Now, rent is just one part of the battle. You are also slapped with agreement and agent fees that rival your annual rent, and landlords keep hiking rates because of random “POP ceiling” upgrades.
Try scrolling through social media, and you will see countless “very comfortable” listings, laughably overpriced, always tactical. This is not hyperbole; it is Lagos, live and charged.
While the dilemma is clear, the Lagos State House of Assembly just carried out a public hearing on a fresh bill meant to rewrite the landlord-tenant narrative. Despite a modest 15 percent rise in housing units since 2016, more than 70 percent of Lagosians are renters, many of whom funnel 40 to 60 percent of their income into rent.

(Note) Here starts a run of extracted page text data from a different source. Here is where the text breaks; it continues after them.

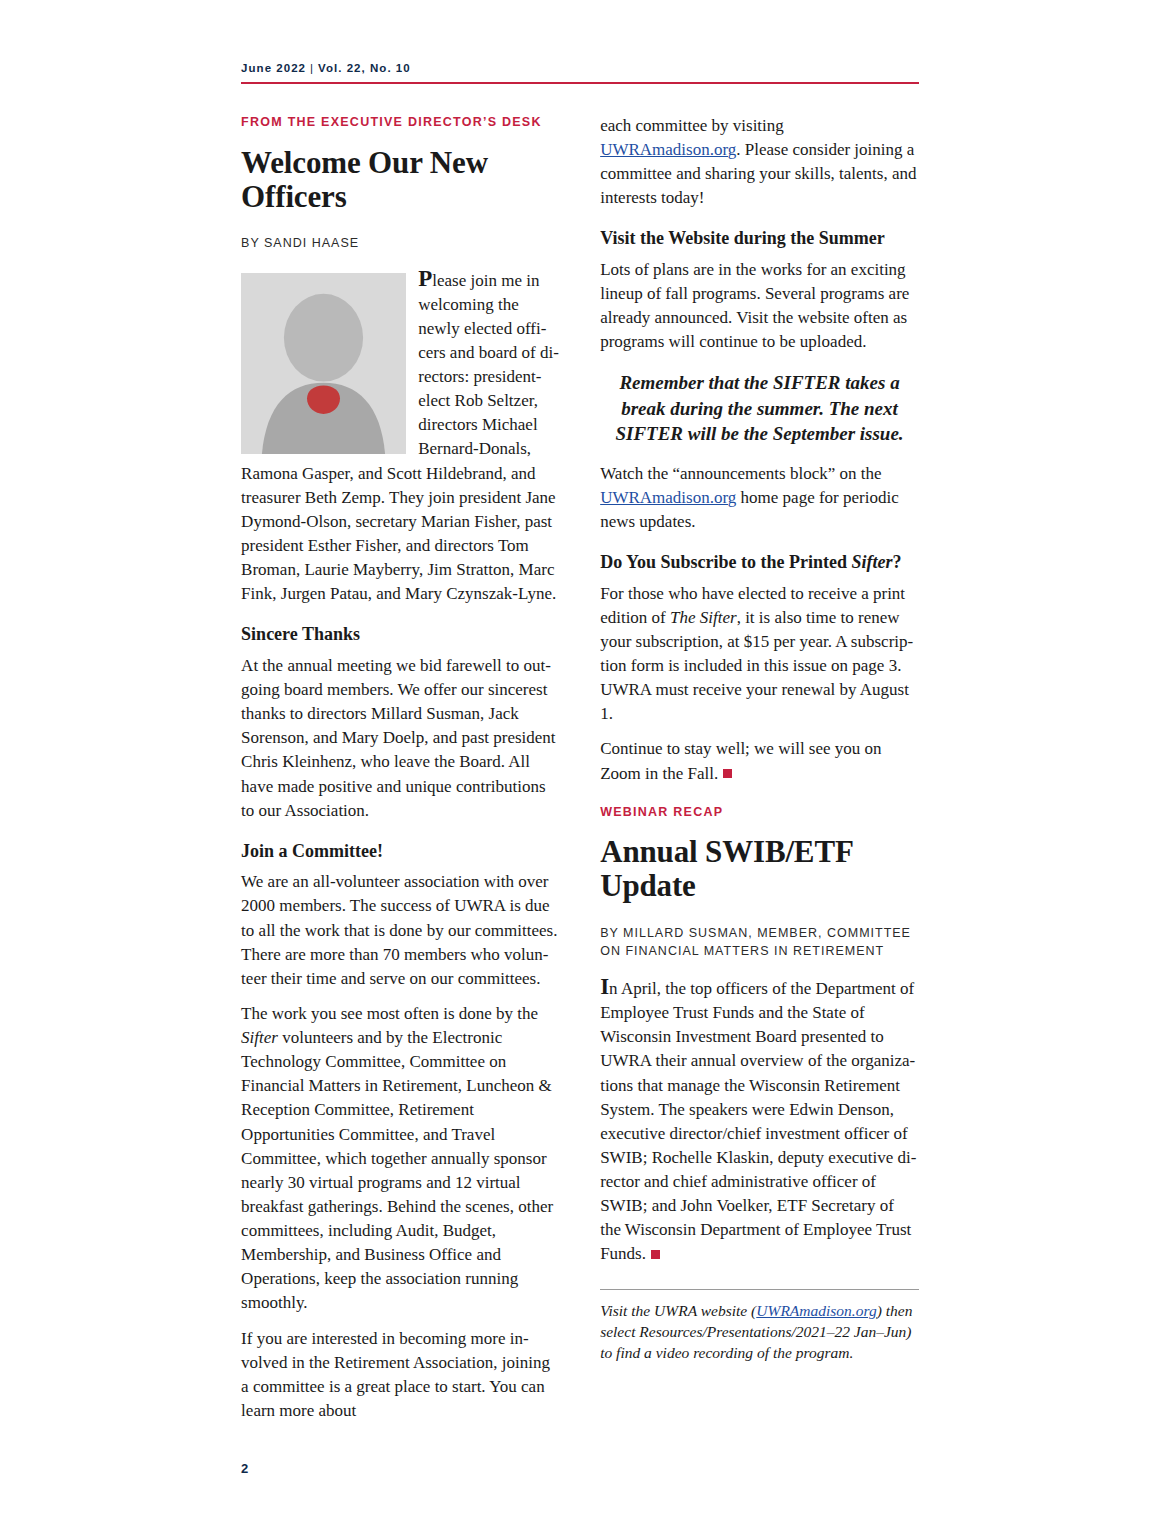June 2022|Vol. 22, No. 10
From the Executive Director’s Desk
Welcome Our New Officers
by Sandi Haase
Please join me in welcoming the newly elected officers and board of directors: president-elect Rob Seltzer, directors Michael Bernard-Donals, Ramona Gasper, and Scott Hildebrand, and treasurer Beth Zemp. They join president Jane Dymond-Olson, secretary Marian Fisher, past president Esther Fisher, and directors Tom Broman, Laurie Mayberry, Jim Stratton, Marc Fink, Jurgen Patau, and Mary Czynszak-Lyne.
Sincere Thanks
At the annual meeting we bid farewell to outgoing board members. We offer our sincerest thanks to directors Millard Susman, Jack Sorenson, and Mary Doelp, and past president Chris Kleinhenz, who leave the Board. All have made positive and unique contributions to our Association.
Join a Committee!
We are an all-volunteer association with over 2000 members. The success of UWRA is due to all the work that is done by our committees. There are more than 70 members who volunteer their time and serve on our committees.
The work you see most often is done by the Sifter volunteers and by the Electronic Technology Committee, Committee on Financial Matters in Retirement, Luncheon & Reception Committee, Retirement Opportunities Committee, and Travel Committee, which together annually sponsor nearly 30 virtual programs and 12 virtual breakfast gatherings. Behind the scenes, other committees, including Audit, Budget, Membership, and Business Office and Operations, keep the association running smoothly.
If you are interested in becoming more involved in the Retirement Association, joining a committee is a great place to start. You can learn more about
each committee by visiting UWRAmadison.org. Please consider joining a committee and sharing your skills, talents, and interests today!
Visit the Website during the Summer
Lots of plans are in the works for an exciting lineup of fall programs. Several programs are already announced. Visit the website often as programs will continue to be uploaded.
Remember that the SIFTER takes a break during the summer. The next SIFTER will be the September issue.
Watch the “announcements block” on the UWRAmadison.org home page for periodic news updates.
Do You Subscribe to the Printed Sifter?
For those who have elected to receive a print edition of The Sifter, it is also time to renew your subscription, at $15 per year. A subscription form is included in this issue on page 3. UWRA must receive your renewal by August 1.
Continue to stay well; we will see you on Zoom in the Fall.
Webinar Recap
Annual SWIB/ETF Update
by Millard Susman, Member, Committee on Financial Matters in Retirement
In April, the top officers of the Department of Employee Trust Funds and the State of Wisconsin Investment Board presented to UWRA their annual overview of the organizations that manage the Wisconsin Retirement System. The speakers were Edwin Denson, executive director/chief investment officer of SWIB; Rochelle Klaskin, deputy executive director and chief administrative officer of SWIB; and John Voelker, ETF Secretary of the Wisconsin Department of Employee Trust Funds.
Visit the UWRA website (UWRAmadison.org) then select Resources/Presentations/2021–22 Jan–Jun) to find a video recording of the program.
2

Also Read: Lagos moving towards monthly rent payments as fast as possible to bring tenants relief
This bill, stretching across four parts and 45 clauses, is intended to draw bright lines around rent payments, eviction protocols, dispute resolution, and tenancy agreements. It promises to curb the fee madness and speed up legal clarity for all parties involved.
Further, lawmakers are eyeing a five percent cap on agency fees, a massive drop from the 10 percent norm, complete with serious penalties for violators, including imprisonment or fines if registered agents exceed the limit.
A new draft also bans both landlords and agents from demanding more than three months of rent for monthly tenancies, and one year upfront for yearly ones. Demanding more, and you face fines or up to three months behind bars.
Even signed receipts, timely remittances, proper registration of agents, and peaceful entry for inspections are being baked into law.
This fight for fairness resonates beyond the halls of power. Lagos’s tenants, especially young professionals, are railing online about absurd rent hikes and these emblematic “shackles” of housing costs.
Is the pipeline of landlords defending steep prices because construction costs jumped or inflation soared? That is just the cost of doing business, or so they say. But when you are paying upwards of ₦1.5 million annually for a two-room apartment with no amenities, it stops being a cost; it is a crisis.
We have seen how time and inflation can burn through contracts. Tenants who have had their rents doubled in just a few years are multiplying faster than sunset stories. And years from now, when tenants share how they poured more into agent fees than rent itself, that is the evidence for change, if the law catches up. This bill offers that chance.
Lagos is tough, savvy, and survives on hustle. But if this legislation becomes law, it could give us rents that are predictable rather than punitive, agreements that do not exploit, and stability rather than fracture. It will not fix everything, but it could finally let Lagos residents breathe. Just a little.